Que faire avec cette droite naguère donnée pour libérale et conservatrice ? Elle existe encore, mais tout bas. On l’entend plus aujourd’hui, au moment de son ultime soupir, qu’hier, celui de sa vigueur électorale. Comme champions successifs, elle a eu Édouard Balladur, Jacques Chirac, Philippe de Villiers, Nicolas Sarkozy, François Fillon et Laurent Wauquiez. Tous ceux-là ont ou déçu ou jamais été élus. Cette droite ressemble aux enfants perdus de ces familles devenues décomposées à force d’avoir été trop recomposées.
Un tiers est parti chez Emmanuel Macron, le sémillant beau-père de substitution. Le deuxième chez Marine Le Pen, la tante atrabilaire qui dit vrai, mais tout de même un peu fort. Le dernier est demeuré fidèle. Mais à qui et à quoi ? François-Xavier Bellamy, le gendre idéal, n’a fait qu’un tour de piste et devrait tôt repartir à ses chères études. Quant à l’oncle de tutelle, Laurent Wauquiez, il est désormais démissionnaire, tel les pères du même nom. Paradoxe de cette droite qui aime si fort la famille et ses valeurs qu’elle laisse les siennes se défilocher…
C’est dans ce contexte pour le moins brouillon que Marion Maréchal entame son retour médiatique. Prémices d’un possible retour en politique ? Pas sûr, mais enfin si, à sa façon. Ainsi, au presque lendemain de la débâcle des Républicains aux dernières élections européennes, elle annonce, le dimanche 2 juin : « Si je peux être utile pour essayer de construire la grande alliance des droites, je le ferai à mon niveau. » Jusque-là, rien de nouveau, refaisant globalement sienne l’analyse de Patrick Buisson dans son essai, La Cause du peuple, selon laquelle seule la jonction entre France d’en haut et France d’en bas, France des valeurs et France du travail, permettrait d’assurer la victoire. D’où ces propos : « Le Rassemblement national est indispensable à la vie politique, mais il n’est pas suffisant. Il faut le dépasser et permettre que d’autres voix s’expriment dans d’autres mouvements pour permettre un grand compromis patriotique qui arrive à une coalition ou des alliances de circonstances. […] Soit l’alliance de la libre entreprise et de la France éternelle. »

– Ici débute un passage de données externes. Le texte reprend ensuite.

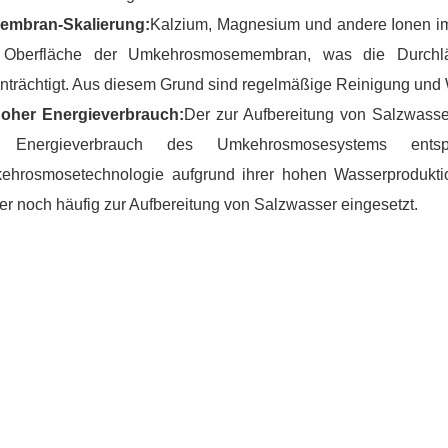
Membran-Skalierung:
Kalzium, Magnesium und andere Ionen im
 Oberfläche der Umkehrosmosemembran, was die Durchl
nträchtigt. Aus diesem Grund sind regelmäßige Reinigung und W
Hoher Energieverbrauch:
Der zur Aufbereitung von Salzwasser
 Energieverbrauch des Umkehrosmosesystems ents
ehrosmosetechnologie aufgrund ihrer hohen Wasserproduktio
r noch häufig zur Aufbereitung von Salzwasser eingesetzt.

Ce type d’alliance n’a pas la saveur de l’inédit et on les a vues, un temps, fleurir dans les années 80 du siècle dernier. Seulement, l’époque n’est plus la même. La droite était alors en position de force dans les urnes et le Front national nettement moins. Les deux rivalisaient alors de libéralisme économique contre les « socialo-communistes ». Depuis, le mur de Berlin est tombé et les clivages ont changé. Alain Madelin, naguère héraut de « la libre entreprise et de la France éternelle », a été le premier à rejoindre Emmanuel Macron. Même Gérard Larcher, père en politique de Christine Boutin, elle aussi assez portée sur « la libre entreprise et la France éternelle », entend clore la parenthèse « identitaire » initiée par Laurent Wauquiez.
Logiquement, Marion Maréchal affirme : « J’espère que ce courant de droite qui a été un peu malmené, trahi à certains égards, qui a subi une certaine forme de terrorisme intellectuel de la gauche et qui a été victime de sa stratégie au centre va se faire entendre. » Et Marine Le Pen, elle plus favorable à l’union des populistes qu’à celle des droites, de répondre en écho : « Cette démission de Wauquiez était inévitable. Nous tendons la main à tous les cadres et électeurs LR patriotes, attachés à la défense de notre identité, à la fin du matraquage fiscal et à la restauration de la grandeur française. L’alternative à Macron est possible. »
Ceux qui espéraient monter la nièce contre la tante en seront peut-être pour leurs frais, les deux femmes ayant le don de chasser en bande quand les circonstances l’imposent. Quand Marine lance, sur le ton de la blague, qu’en tant que patronne du RN, elle verrait assez bien Marion comme celle de LR, ce n’est pas forcément qu’une… blague.
Si l’une a siphonné l’électorat patriote de La France insoumise, l’autre pourrait bien faire de même des derniers rogatons Républicains. Plus que jamais, la voie est libre. Faute de combattants ? Oui, en quelque sorte, puisque tous partis chez Emmanuel Macron. Entre RN et LREM, il n’y a maintenant plus rien, ou presque.